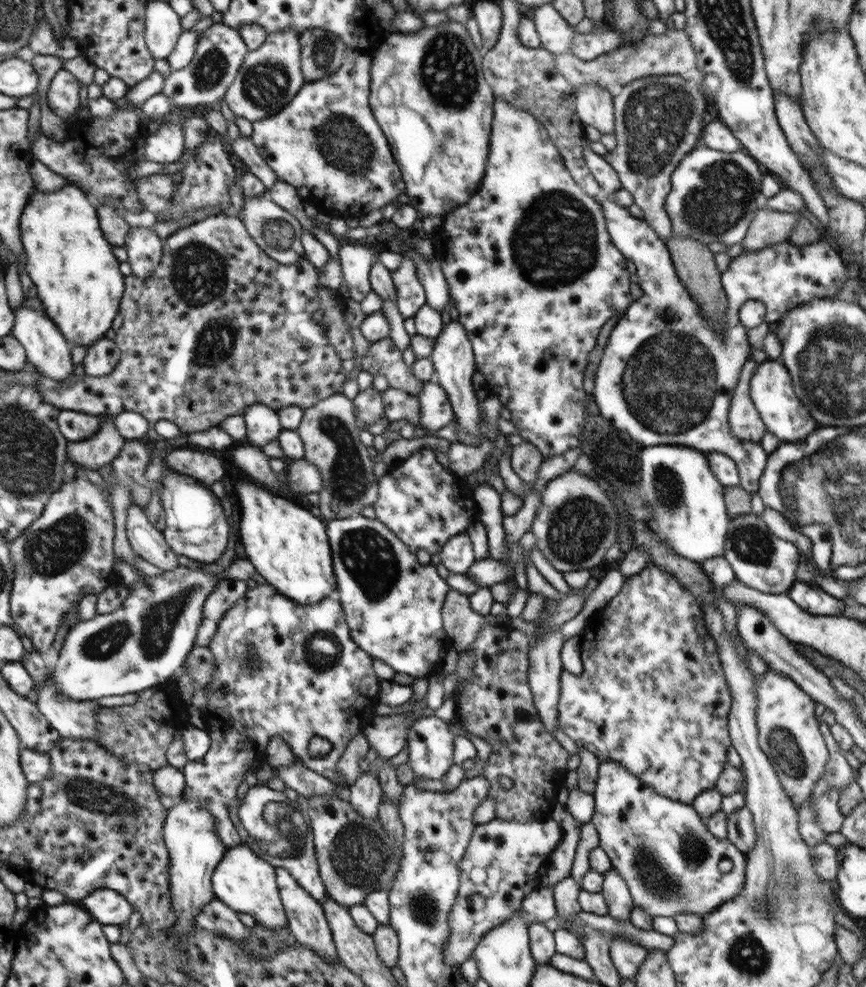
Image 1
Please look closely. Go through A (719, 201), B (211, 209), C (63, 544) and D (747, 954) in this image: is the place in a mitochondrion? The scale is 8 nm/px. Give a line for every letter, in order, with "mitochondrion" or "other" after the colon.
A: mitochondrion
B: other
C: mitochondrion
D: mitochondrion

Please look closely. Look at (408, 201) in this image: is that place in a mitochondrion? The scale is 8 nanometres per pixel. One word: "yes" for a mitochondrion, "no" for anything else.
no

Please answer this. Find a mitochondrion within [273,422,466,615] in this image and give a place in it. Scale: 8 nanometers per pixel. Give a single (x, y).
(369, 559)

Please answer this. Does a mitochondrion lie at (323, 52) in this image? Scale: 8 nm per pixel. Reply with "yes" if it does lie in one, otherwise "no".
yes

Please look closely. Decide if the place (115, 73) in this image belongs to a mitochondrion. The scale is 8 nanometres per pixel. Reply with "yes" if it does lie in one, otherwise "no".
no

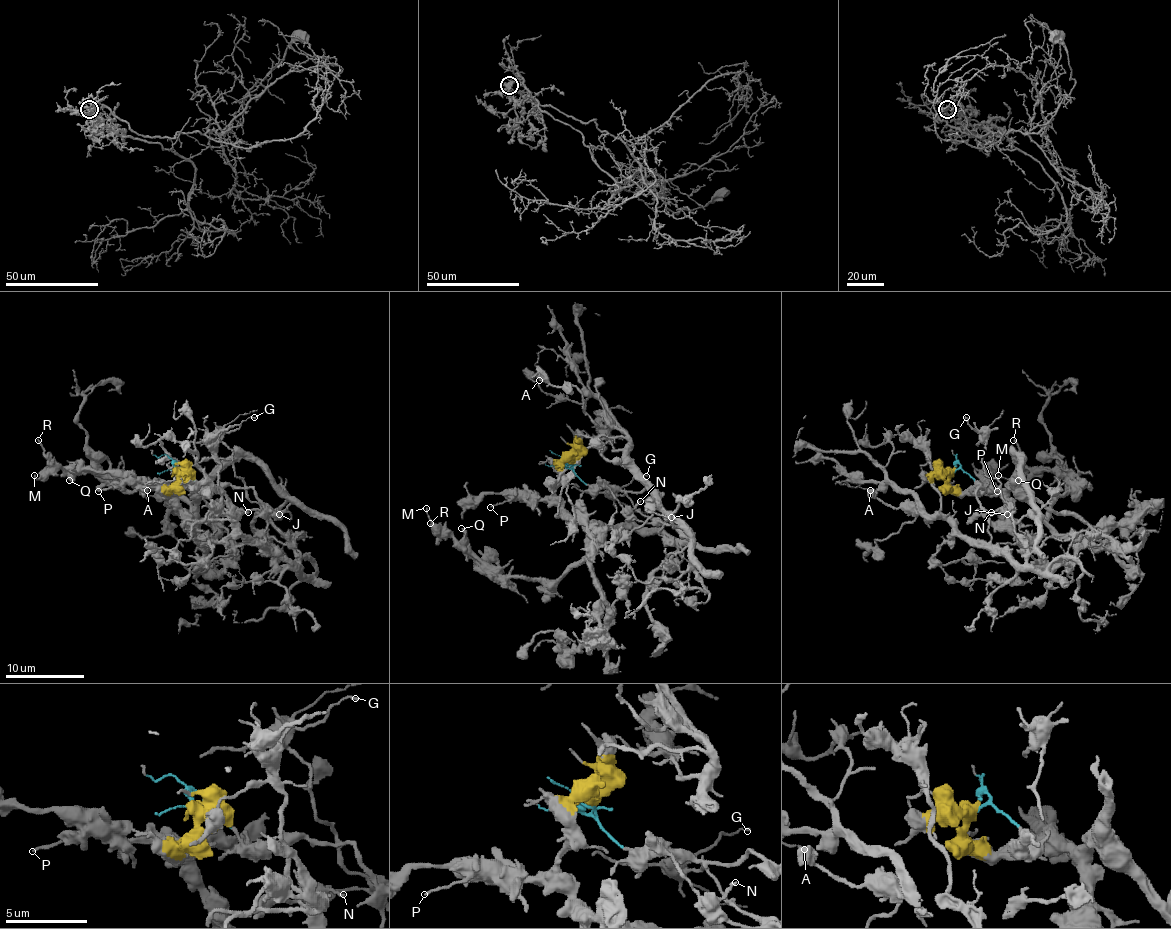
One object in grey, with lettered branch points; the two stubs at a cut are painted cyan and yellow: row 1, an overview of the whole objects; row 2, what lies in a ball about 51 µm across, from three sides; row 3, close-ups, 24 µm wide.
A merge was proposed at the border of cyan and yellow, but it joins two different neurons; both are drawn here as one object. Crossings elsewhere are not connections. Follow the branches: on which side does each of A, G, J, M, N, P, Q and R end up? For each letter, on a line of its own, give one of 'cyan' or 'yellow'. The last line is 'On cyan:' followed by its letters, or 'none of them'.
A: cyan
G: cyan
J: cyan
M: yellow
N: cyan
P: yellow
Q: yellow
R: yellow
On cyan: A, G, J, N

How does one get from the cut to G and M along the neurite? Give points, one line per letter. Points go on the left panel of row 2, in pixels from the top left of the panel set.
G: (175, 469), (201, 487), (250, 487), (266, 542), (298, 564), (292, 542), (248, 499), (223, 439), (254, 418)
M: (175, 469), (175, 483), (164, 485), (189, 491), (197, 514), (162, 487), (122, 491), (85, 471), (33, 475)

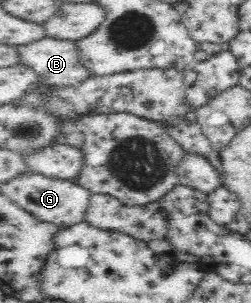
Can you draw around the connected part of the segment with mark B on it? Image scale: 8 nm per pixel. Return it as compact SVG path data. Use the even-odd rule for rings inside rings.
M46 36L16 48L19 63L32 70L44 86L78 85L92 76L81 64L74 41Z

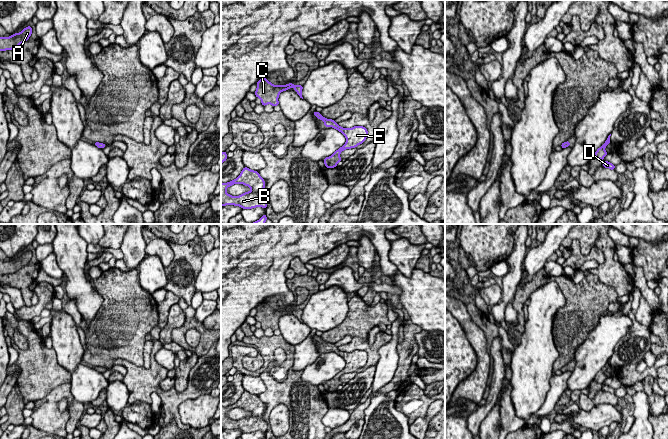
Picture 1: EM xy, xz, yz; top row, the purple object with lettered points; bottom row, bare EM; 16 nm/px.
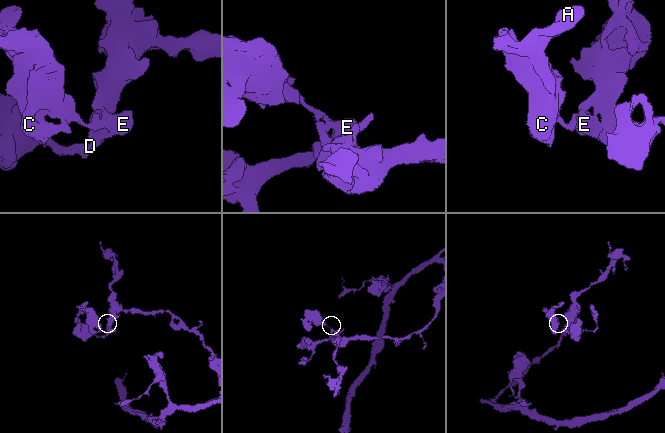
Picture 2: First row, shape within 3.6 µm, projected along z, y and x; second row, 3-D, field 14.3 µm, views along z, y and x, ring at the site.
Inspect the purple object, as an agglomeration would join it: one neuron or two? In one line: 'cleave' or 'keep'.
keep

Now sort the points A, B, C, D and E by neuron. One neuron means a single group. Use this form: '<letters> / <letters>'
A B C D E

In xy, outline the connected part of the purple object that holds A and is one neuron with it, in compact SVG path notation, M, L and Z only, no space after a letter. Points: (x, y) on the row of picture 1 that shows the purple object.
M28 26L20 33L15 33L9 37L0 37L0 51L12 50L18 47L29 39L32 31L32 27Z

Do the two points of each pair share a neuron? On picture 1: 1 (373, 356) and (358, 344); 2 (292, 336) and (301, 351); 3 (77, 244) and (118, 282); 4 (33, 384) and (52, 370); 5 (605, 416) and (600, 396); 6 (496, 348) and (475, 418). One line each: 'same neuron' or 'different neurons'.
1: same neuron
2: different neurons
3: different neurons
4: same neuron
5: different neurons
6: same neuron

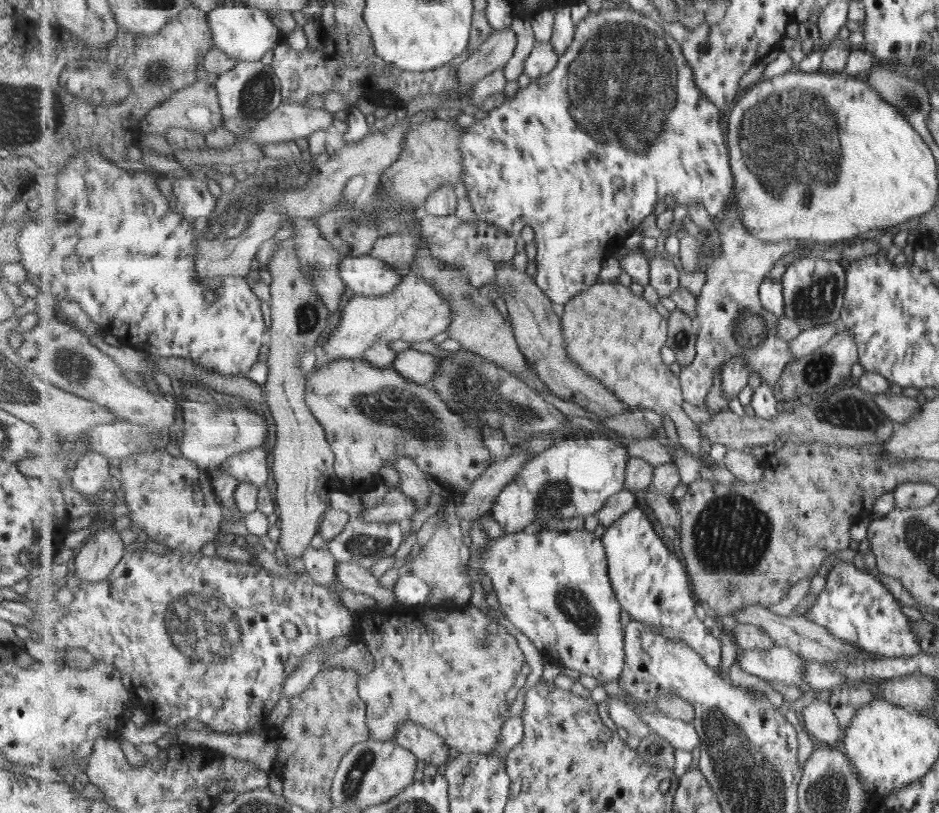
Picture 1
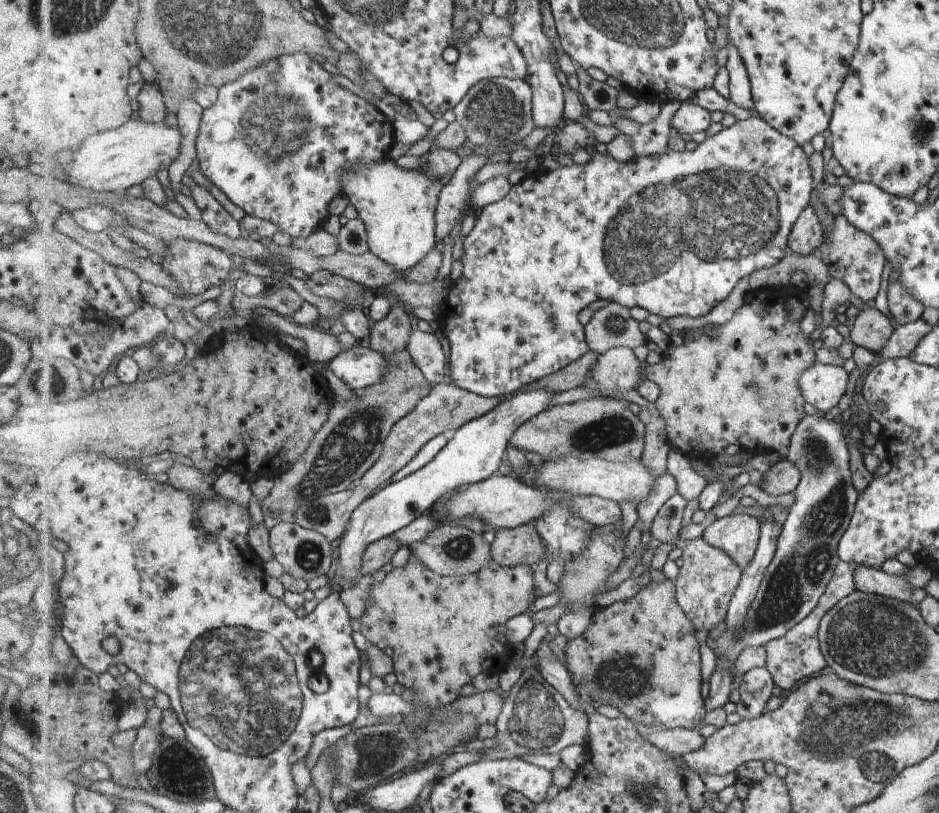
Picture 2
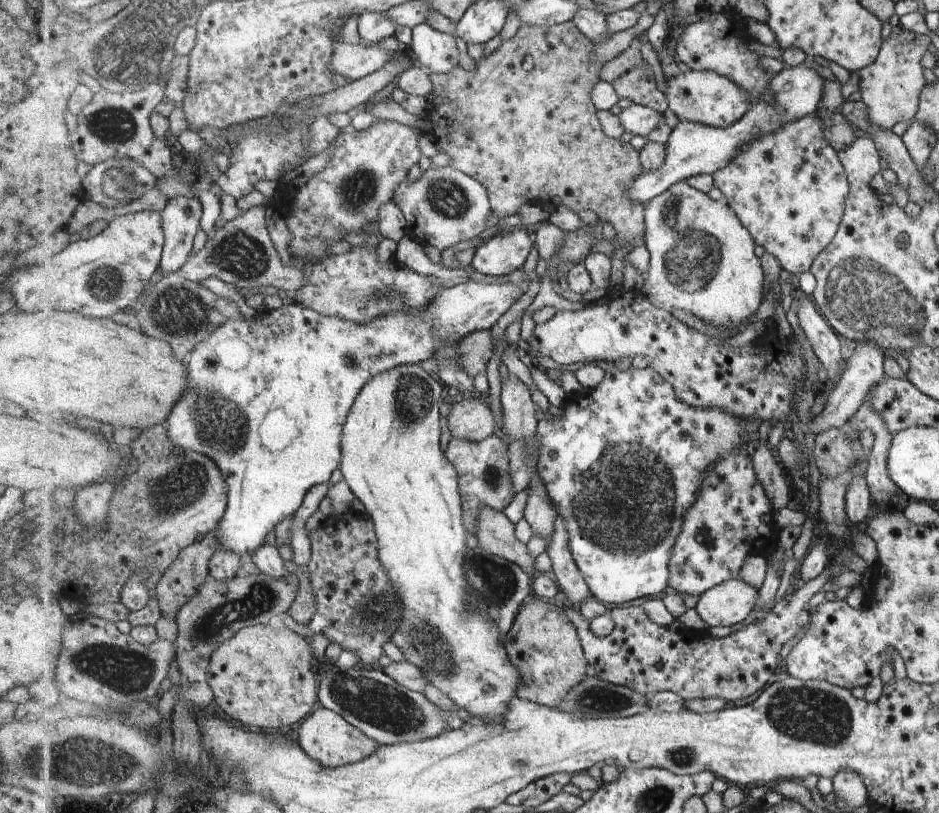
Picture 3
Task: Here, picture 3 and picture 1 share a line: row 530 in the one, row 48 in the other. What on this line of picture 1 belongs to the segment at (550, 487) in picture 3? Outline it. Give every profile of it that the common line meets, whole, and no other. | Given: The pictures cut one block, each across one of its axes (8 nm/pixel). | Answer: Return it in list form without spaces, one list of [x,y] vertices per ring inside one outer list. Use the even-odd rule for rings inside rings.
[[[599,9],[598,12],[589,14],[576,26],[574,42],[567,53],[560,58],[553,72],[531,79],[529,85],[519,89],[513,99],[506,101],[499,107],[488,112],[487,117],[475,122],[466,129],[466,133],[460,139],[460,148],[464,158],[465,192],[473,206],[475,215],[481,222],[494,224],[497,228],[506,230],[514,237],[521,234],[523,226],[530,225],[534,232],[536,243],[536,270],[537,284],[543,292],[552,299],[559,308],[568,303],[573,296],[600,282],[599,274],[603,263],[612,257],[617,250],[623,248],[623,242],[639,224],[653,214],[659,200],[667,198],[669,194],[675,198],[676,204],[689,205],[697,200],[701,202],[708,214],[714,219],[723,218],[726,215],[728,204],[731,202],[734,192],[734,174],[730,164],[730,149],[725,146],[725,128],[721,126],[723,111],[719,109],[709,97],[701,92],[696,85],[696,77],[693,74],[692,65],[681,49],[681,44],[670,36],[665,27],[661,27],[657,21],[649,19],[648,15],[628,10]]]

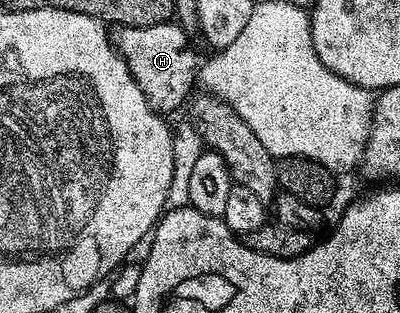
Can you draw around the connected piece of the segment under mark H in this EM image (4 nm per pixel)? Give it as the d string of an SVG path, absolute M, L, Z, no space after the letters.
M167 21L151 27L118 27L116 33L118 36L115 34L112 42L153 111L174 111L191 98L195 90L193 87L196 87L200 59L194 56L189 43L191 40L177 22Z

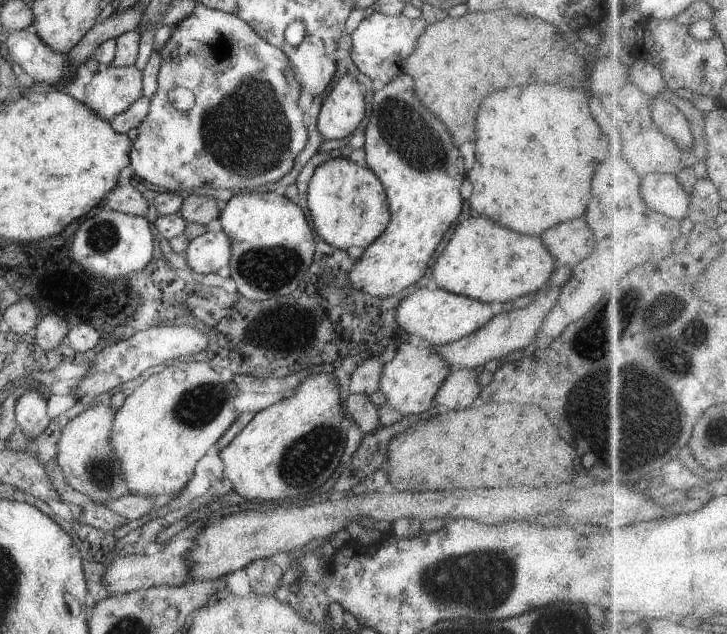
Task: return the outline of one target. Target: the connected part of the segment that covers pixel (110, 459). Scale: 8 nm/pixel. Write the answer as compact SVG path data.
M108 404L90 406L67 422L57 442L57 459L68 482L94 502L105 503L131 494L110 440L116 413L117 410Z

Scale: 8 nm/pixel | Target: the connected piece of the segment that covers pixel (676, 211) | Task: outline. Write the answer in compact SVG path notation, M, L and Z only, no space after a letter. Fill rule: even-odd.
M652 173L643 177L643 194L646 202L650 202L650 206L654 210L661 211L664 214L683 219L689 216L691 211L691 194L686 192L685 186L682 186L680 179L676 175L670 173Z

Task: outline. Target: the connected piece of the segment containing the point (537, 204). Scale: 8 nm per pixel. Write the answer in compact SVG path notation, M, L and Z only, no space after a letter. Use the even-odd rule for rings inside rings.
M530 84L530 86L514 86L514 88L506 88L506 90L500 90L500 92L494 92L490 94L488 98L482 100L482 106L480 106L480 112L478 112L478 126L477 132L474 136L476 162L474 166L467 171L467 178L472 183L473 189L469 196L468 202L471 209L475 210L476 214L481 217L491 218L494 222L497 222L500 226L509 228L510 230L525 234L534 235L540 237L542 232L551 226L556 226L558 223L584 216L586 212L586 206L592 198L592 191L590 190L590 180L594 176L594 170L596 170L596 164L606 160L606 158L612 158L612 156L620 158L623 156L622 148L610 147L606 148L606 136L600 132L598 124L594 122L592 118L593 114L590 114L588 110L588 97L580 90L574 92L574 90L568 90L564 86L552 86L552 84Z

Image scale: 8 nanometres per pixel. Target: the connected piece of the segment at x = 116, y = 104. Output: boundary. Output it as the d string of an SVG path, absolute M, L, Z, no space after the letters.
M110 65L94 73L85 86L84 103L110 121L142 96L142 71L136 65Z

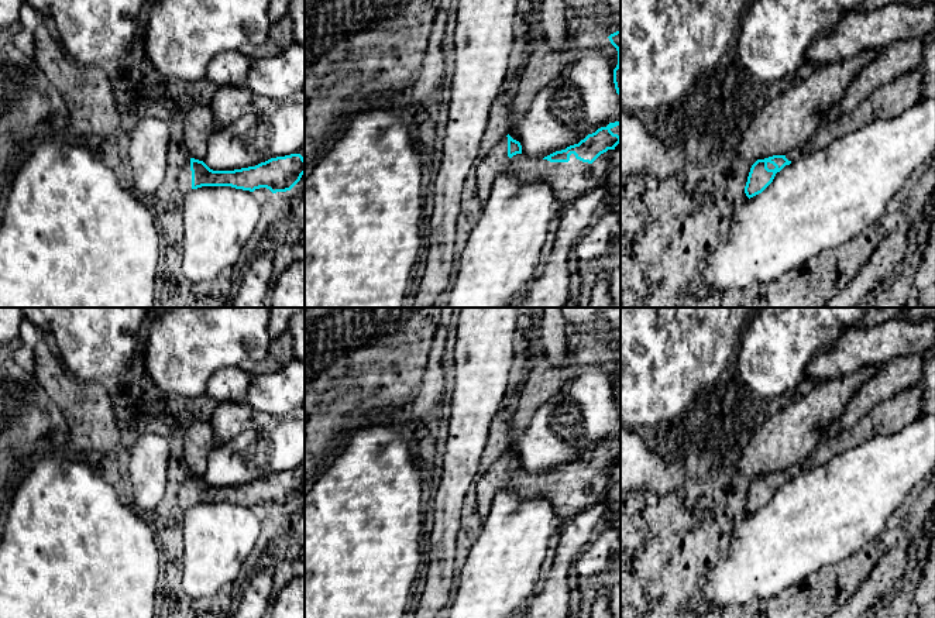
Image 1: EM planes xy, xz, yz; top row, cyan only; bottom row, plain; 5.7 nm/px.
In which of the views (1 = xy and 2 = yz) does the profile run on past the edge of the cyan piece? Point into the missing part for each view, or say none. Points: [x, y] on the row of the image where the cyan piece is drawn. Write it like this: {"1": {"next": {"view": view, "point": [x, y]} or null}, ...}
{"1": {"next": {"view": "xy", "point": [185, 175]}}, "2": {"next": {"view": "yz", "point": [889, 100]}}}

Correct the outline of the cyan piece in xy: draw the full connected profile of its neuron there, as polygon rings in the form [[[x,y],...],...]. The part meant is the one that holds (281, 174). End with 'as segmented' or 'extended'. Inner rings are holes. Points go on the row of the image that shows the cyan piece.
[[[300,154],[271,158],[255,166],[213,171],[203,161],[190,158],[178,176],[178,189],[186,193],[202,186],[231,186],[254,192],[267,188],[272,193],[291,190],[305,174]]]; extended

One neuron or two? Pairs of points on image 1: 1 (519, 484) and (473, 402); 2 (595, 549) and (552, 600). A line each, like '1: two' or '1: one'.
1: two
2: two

________________________________________

## [Problem]
Output only the lines from the one that contains "One neuron or two? Pairs" through the final line of the records, exactly as given.

## [Response below]
One neuron or two? Pairs of points on image 1: 1 (519, 484) and (473, 402); 2 (595, 549) and (552, 600). A line each, like '1: two' or '1: one'.
1: two
2: two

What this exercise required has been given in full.